I genitori identificano diverse ragioni alla base di ciò: abitudine (41%), pressione dei coetanei (37%), tentativi di umorismo (36%), ricerca di attenzione (21%) o semplicemente perché “è così che parlano i bambini adesso” (27%). L’aumento delle parolacce è in linea con cambiamenti culturali più ampi, dove il linguaggio informale è sempre più diffuso.

I genitori si assumono la responsabilità e incolpano gli altri

È interessante notare che la maggior parte dei genitori (58%) ammette di contribuire alle imprecazioni dei propri figli. Tuttavia, sottolineano anche le influenze esterne: i compagni di classe e i media. Ciò suggerisce il riconoscimento del fatto che le abitudini linguistiche vengono apprese da più fonti, non solo a casa.

Come i genitori reagiscono alle imprecazioni

I genitori che si oppongono alle parolacce citano come principali preoccupazioni le credenze religiose, le cattive maniere o il comportamento inappropriato al contesto. Le strategie per limitare l’esposizione includono l’adozione di un buon linguaggio (57%), la limitazione dei media (39%), la richiesta ad altri di astenersi dal imprecare contro il bambino (28%) o lo scoraggiamento delle amicizie con coetanei sboccati (20%).

Quando si verificano imprecazioni, la maggior parte dei genitori dice al figlio di smetterla (41%) o spiega perché è inaccettabile (38%). Un notevole 14% lo ignora e solo il 6% ricorre alla punizione. I genitori degli adolescenti hanno maggiori probabilità di ignorare le parolacce rispetto a quelli dei bambini più piccoli (21% contro 8%).

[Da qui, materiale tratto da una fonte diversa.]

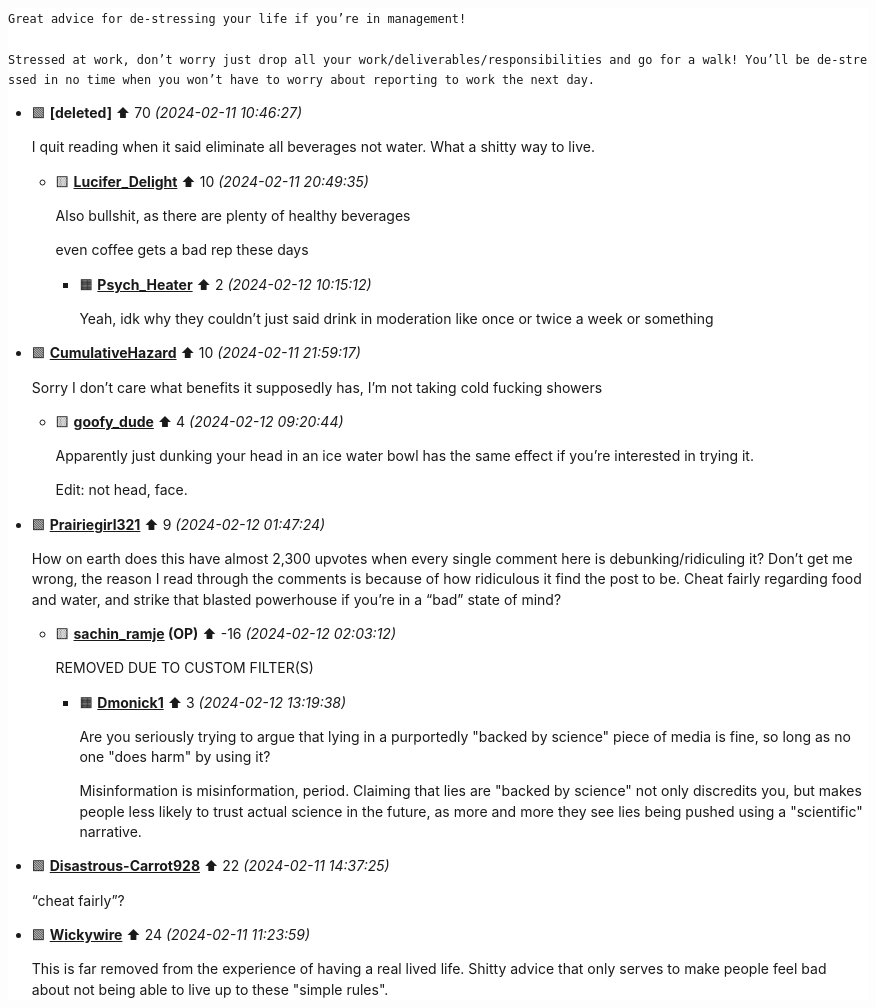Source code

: 	Great advice for de-stressing your life if you’re in management!

	Stressed at work, don’t worry just drop all your work/deliverables/responsibilities and go for a walk! You’ll be de-stressed in no time when you won’t have to worry about reporting to work the next day.

* 🟩 **[deleted]** ⬆️ 70 _(2024-02-11 10:46:27)_

	I quit reading when it said eliminate all beverages not water. What a shitty way to live.

	* 🟨 **[Lucifer_Delight](https://www.reddit.com/user/Lucifer_Delight)** ⬆️ 10 _(2024-02-11 20:49:35)_

		Also bullshit, as there are plenty of healthy beverages
		
		even coffee gets a bad rep these days

		* 🟧 **[Psych_Heater](https://www.reddit.com/user/Psych_Heater)** ⬆️ 2 _(2024-02-12 10:15:12)_

			Yeah, idk why they couldn’t just said drink in moderation like once or twice a week or something

* 🟩 **[CumulativeHazard](https://www.reddit.com/user/CumulativeHazard)** ⬆️ 10 _(2024-02-11 21:59:17)_

	Sorry I don’t care what benefits it supposedly has, I’m not taking cold fucking showers

	* 🟨 **[goofy_dude](https://www.reddit.com/user/goofy_dude)** ⬆️ 4 _(2024-02-12 09:20:44)_

		Apparently just dunking your head in an ice water bowl has the same effect if you’re interested in trying it. 
		
		Edit: not head, face.

* 🟩 **[Prairiegirl321](https://www.reddit.com/user/Prairiegirl321)** ⬆️ 9 _(2024-02-12 01:47:24)_

	How on earth does this have almost 2,300 upvotes when every single comment here is debunking/ridiculing it? Don’t get me wrong, the reason I read through the comments is because of how ridiculous it find the  post to be. Cheat fairly regarding food and water, and strike that blasted powerhouse if you’re in a “bad” state of mind?

	* 🟨 **[sachin_ramje](https://www.reddit.com/user/sachin_ramje) (OP)** ⬆️ -16 _(2024-02-12 02:03:12)_

		REMOVED DUE TO CUSTOM FILTER(S)

		* 🟧 **[Dmonick1](https://www.reddit.com/user/Dmonick1)** ⬆️ 3 _(2024-02-12 13:19:38)_

			Are you seriously trying to argue that lying in a purportedly "backed by science" piece of media is fine, so long as no one "does harm" by using it?
			
			Misinformation is misinformation, period.  Claiming that lies are "backed by science" not only discredits you, but makes people less likely to trust actual science in the future, as more and more they see lies being pushed using a "scientific" narrative.

* 🟩 **[Disastrous-Carrot928](https://www.reddit.com/user/Disastrous-Carrot928)** ⬆️ 22 _(2024-02-11 14:37:25)_

	“cheat fairly”?

* 🟩 **[Wickywire](https://www.reddit.com/user/Wickywire)** ⬆️ 24 _(2024-02-11 11:23:59)_

	This is far removed from the experience of having a real lived life. Shitty advice that only serves to make people feel bad about not being able to live up to these "simple rules".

L’ascesa del linguaggio casuale

Esperti come Timothy Jay, studioso delle parolacce, sottolineano la crescente normalizzazione del linguaggio volgare nella cultura moderna. Lo attribuisce in parte ai social media, dove le parolacce compaiono a un ritmo molto più elevato rispetto al linguaggio parlato. Gli studi hanno dimostrato che su X (ex Twitter), quasi l’8% dei post contiene parolacce.

Tuttavia, imprecare non è necessariamente dannoso. La ricerca suggerisce che può fornire sollievo emotivo, aumentare la fiducia e persino aumentare la tolleranza al dolore. Come dice Jay, “Le parolacce sono come strumenti: le usiamo per guadagno personale o sociale”.

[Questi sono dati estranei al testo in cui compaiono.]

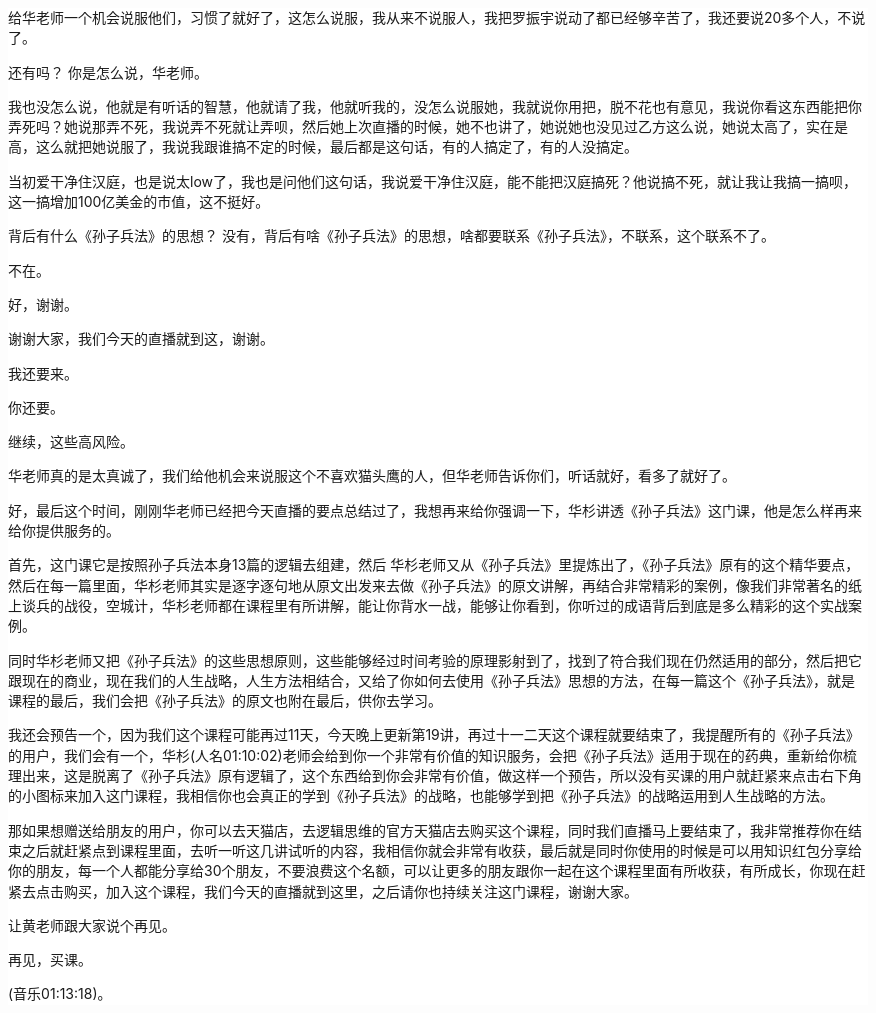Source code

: 
给华老师一个机会说服他们，习惯了就好了，这怎么说服，我从来不说服人，我把罗振宇说动了都已经够辛苦了，我还要说20多个人，不说了。

还有吗？
你是怎么说，华老师。


我也没怎么说，他就是有听话的智慧，他就请了我，他就听我的，没怎么说服她，我就说你用把，脱不花也有意见，我说你看这东西能把你弄死吗？她说那弄不死，我说弄不死就让弄呗，然后她上次直播的时候，她不也讲了，她说她也没见过乙方这么说，她说太高了，实在是高，这么就把她说服了，我说我跟谁搞不定的时候，最后都是这句话，有的人搞定了，有的人没搞定。

当初爱干净住汉庭，也是说太low了，我也是问他们这句话，我说爱干净住汉庭，能不能把汉庭搞死？他说搞不死，就让我让我搞一搞呗，这一搞增加100亿美金的市值，这不挺好。


背后有什么《孙子兵法》的思想？
没有，背后有啥《孙子兵法》的思想，啥都要联系《孙子兵法》，不联系，这个联系不了。

不在。


好，谢谢。


谢谢大家，我们今天的直播就到这，谢谢。


我还要来。


你还要。


继续，这些高风险。


华老师真的是太真诚了，我们给他机会来说服这个不喜欢猫头鹰的人，但华老师告诉你们，听话就好，看多了就好了。

 好，最后这个时间，刚刚华老师已经把今天直播的要点总结过了，我想再来给你强调一下，华杉讲透《孙子兵法》这门课，他是怎么样再来给你提供服务的。

首先，这门课它是按照孙子兵法本身13篇的逻辑去组建，然后 华杉老师又从《孙子兵法》里提炼出了，《孙子兵法》原有的这个精华要点，然后在每一篇里面，华杉老师其实是逐字逐句地从原文出发来去做《孙子兵法》的原文讲解，再结合非常精彩的案例，像我们非常著名的纸上谈兵的战役，空城计，华杉老师都在课程里有所讲解，能让你背水一战，能够让你看到，你听过的成语背后到底是多么精彩的这个实战案例。

同时华杉老师又把《孙子兵法》的这些思想原则，这些能够经过时间考验的原理影射到了，找到了符合我们现在仍然适用的部分，然后把它跟现在的商业，现在我们的人生战略，人生方法相结合，又给了你如何去使用《孙子兵法》思想的方法，在每一篇这个《孙子兵法》，就是课程的最后，我们会把《孙子兵法》的原文也附在最后，供你去学习。

我还会预告一个，因为我们这个课程可能再过11天，今天晚上更新第19讲，再过十一二天这个课程就要结束了，我提醒所有的《孙子兵法》的用户，我们会有一个，华杉(人名01:10:02)老师会给到你一个非常有价值的知识服务，会把《孙子兵法》适用于现在的药典，重新给你梳理出来，这是脱离了《孙子兵法》原有逻辑了，这个东西给到你会非常有价值，做这样一个预告，所以没有买课的用户就赶紧来点击右下角的小图标来加入这门课程，我相信你也会真正的学到《孙子兵法》的战略，也能够学到把《孙子兵法》的战略运用到人生战略的方法。


那如果想赠送给朋友的用户，你可以去天猫店，去逻辑思维的官方天猫店去购买这个课程，同时我们直播马上要结束了，我非常推荐你在结束之后就赶紧点到课程里面，去听一听这几讲试听的内容，我相信你就会非常有收获，最后就是同时你使用的时候是可以用知识红包分享给你的朋友，每一个人都能分享给30个朋友，不要浪费这个名额，可以让更多的朋友跟你一起在这个课程里面有所收获，有所成长，你现在赶紧去点击购买，加入这个课程，我们今天的直播就到这里，之后请你也持续关注这门课程，谢谢大家。

让黄老师跟大家说个再见。


再见，买课。

 (音乐01:13:18)。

La co-direttrice del sondaggio, Sarah Clark, riconosce che i genitori si stanno muovendo in un panorama complesso. La chiave è stabilire aspettative chiare e rispondere in modo coerente, piuttosto che fare affidamento su dure punizioni.

In definitiva, i genitori devono decidere quale livello di parolacce è accettabile per la loro famiglia e far rispettare tali limiti in modo equo. Il dibattito sul linguaggio volgare è in corso, ma la tendenza indica chiaramente che gli atteggiamenti stanno diventando più rilassati.